New York: India will achieve a GDP growth of 8 per cent plus from fiscal year 2020-2021 onwards as the structural reform measures like the GST are set to yield the intended benefits, NITI Aayog Vice Chairman Rajiv Kumar has said.
The eminent economist was in the city for the High Level Political Forum Ministerial Meeting on Sustainable Development Goals at the United Nations Headquarters. During the visit, he delivered the keynote address at the ‘India Investment Seminar’ held at the Consulate General of India, New York.
Kumar stressed that in the next five years, the Modi government is focused on accelerating growth from the current about 7 per cent to more than 8 per cent that will propel the country to easily achieving the target of becoming a 5 trillion dollar economy.
“I personally think that in the fiscal year 2020-2021 onwards, we will achieve higher than 8 per cent growth, (continuing) then for the next many years. It is just a fact of (growth) taking off,” Kumar told PTI in an exclusive interview.

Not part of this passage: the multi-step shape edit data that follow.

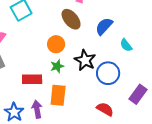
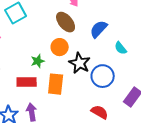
orange circle: (56, 44) -> (60, 47), moved
green star: (57, 66) -> (38, 61), moved
orange rectangle: (58, 95) -> (56, 84), moved

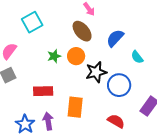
green star: (38, 61) -> (54, 56), moved
black star: (80, 63) -> (96, 72), turned 30
orange rectangle: (56, 84) -> (75, 107), moved

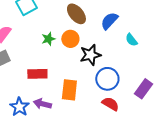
blue circle: (119, 85) -> (107, 79), moved
purple arrow: (48, 121) -> (42, 104), turned -66

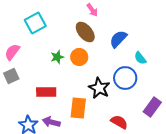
black star: (90, 55) -> (99, 88), moved, turned -30
blue circle: (107, 79) -> (125, 78), moved

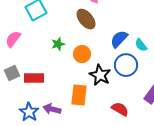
blue semicircle: (118, 39) -> (119, 39), moved
orange circle: (79, 57) -> (82, 54), moved
gray square: (11, 76) -> (12, 73), moved
red rectangle: (46, 92) -> (34, 78), moved

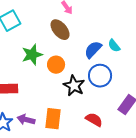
green star: (58, 44) -> (32, 55), size x1.5
cyan semicircle: (141, 45) -> (114, 46), moved
orange rectangle: (79, 95) -> (53, 119), moved

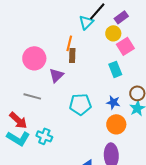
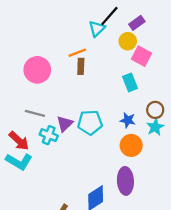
orange line: (69, 43) -> (77, 53), turned 56
pink square: (125, 46) -> (141, 56), turned -30
purple triangle: (56, 75) -> (65, 124), moved
cyan cross: (44, 136) -> (49, 135), moved

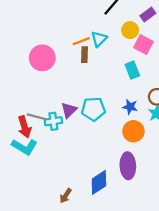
purple rectangle: (137, 23) -> (148, 15), moved
cyan triangle: (97, 29) -> (99, 39), moved
gray line: (35, 113) -> (37, 117), moved
cyan cross: (49, 135) -> (53, 121), turned -30
red arrow: (19, 141) -> (24, 127), turned 30

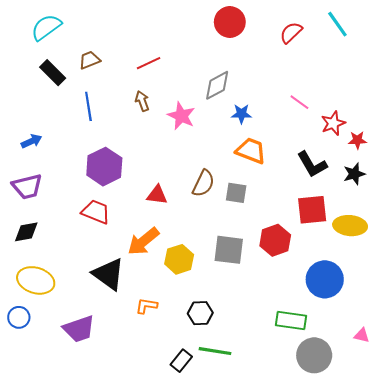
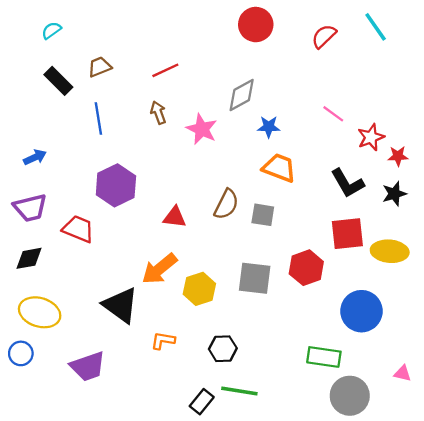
cyan semicircle: (46, 27) -> (51, 30), size x0.6
red trapezoid: (96, 212) -> (78, 229), moved

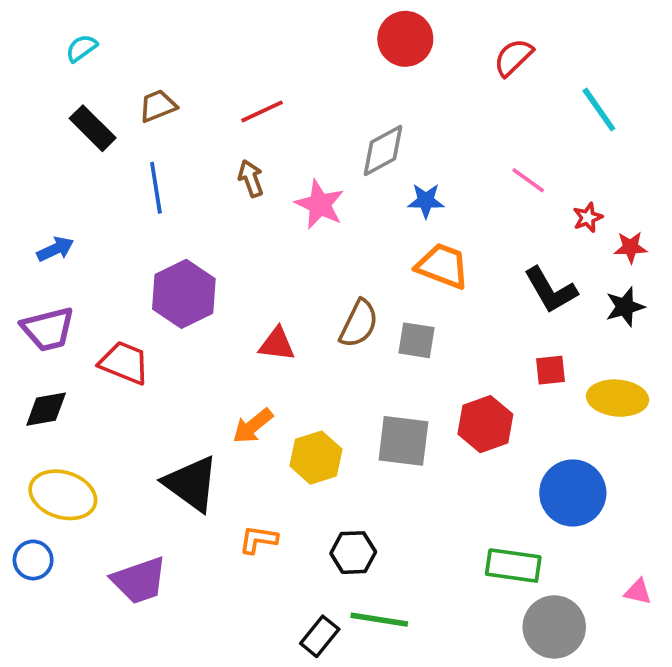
cyan line: (376, 27) -> (599, 110), moved
red star: (371, 137) -> (588, 218), size x0.7
red square: (347, 234) -> (551, 370), size x0.6
orange arrow: (159, 269) -> (253, 426), size x0.7

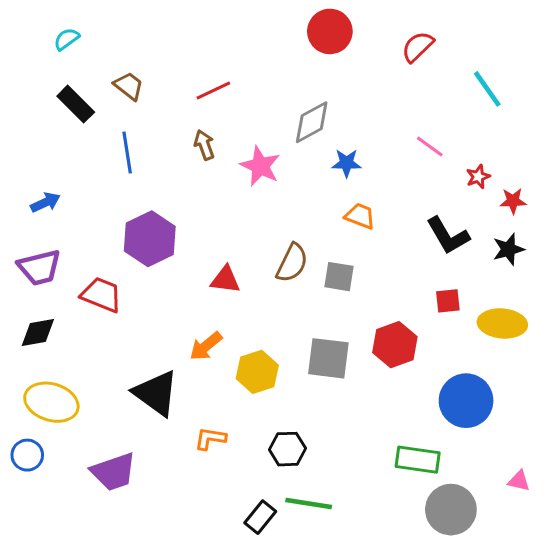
brown trapezoid: (158, 106) -> (129, 86), turned 60
orange trapezoid: (443, 266) -> (360, 216), size x0.7

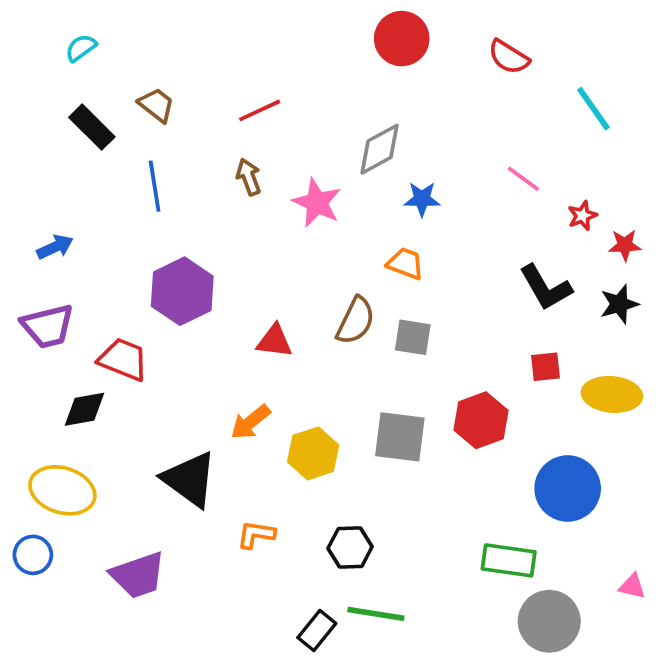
red semicircle: (418, 47) -> (509, 57), turned -104
orange trapezoid: (360, 216) -> (405, 264), moved
black diamond: (38, 333) -> (85, 409), moved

“The foundation has been laid and the transformation has begun with the passing of structural reforms like the Goods and Services Tax, Insolvency and Bankruptcy Code. These have taken their time to settle down and now they’ll produce the benefits,” Kumar said.
“We have the potential to grow at double digit growth rates,” he said. On the issue of job creation, Kumar emphasised that a very large number of jobs have been generated in the country in the last five years.
“If it was always a jobless growth, then that would have shown up in social strife and social tensions and surely would have meant that this government would not have been re-elected,” he said, adding that the re-election of Prime Minister Narendra Modi-led government shows that there is a level of satisfaction with the government’s performance.
Kumar highlighted that the Union Budget, presented earlier this month, has taken big steps forward for facilitating and further improving ease of doing business by liberalising the inflows of the FDI.
“This budget is a paradigm shift in saying that we will achieve accelerated growth and job generation but with the primacy of private investment. That is what our focus is – that will then generate the jobs,” he said.
He said that, at the NITI Aayog, the most important focus is on improving private investment by improving the investment climate, accelerating growth, generating jobs, creating policies for that and at the same time ensuring through social programmes that benefits reach the bottom of the pyramid and to the last person standing in the queue.
Kumar acknowledged that while a lot has been achieved through programmes such as Swachh Bharat Mission and Ayushman Bharat, challenges remain in a country of 1.3 billion people – from a water crisis, shortage of energy in parts of the country, pollution and need to increase female participant rates.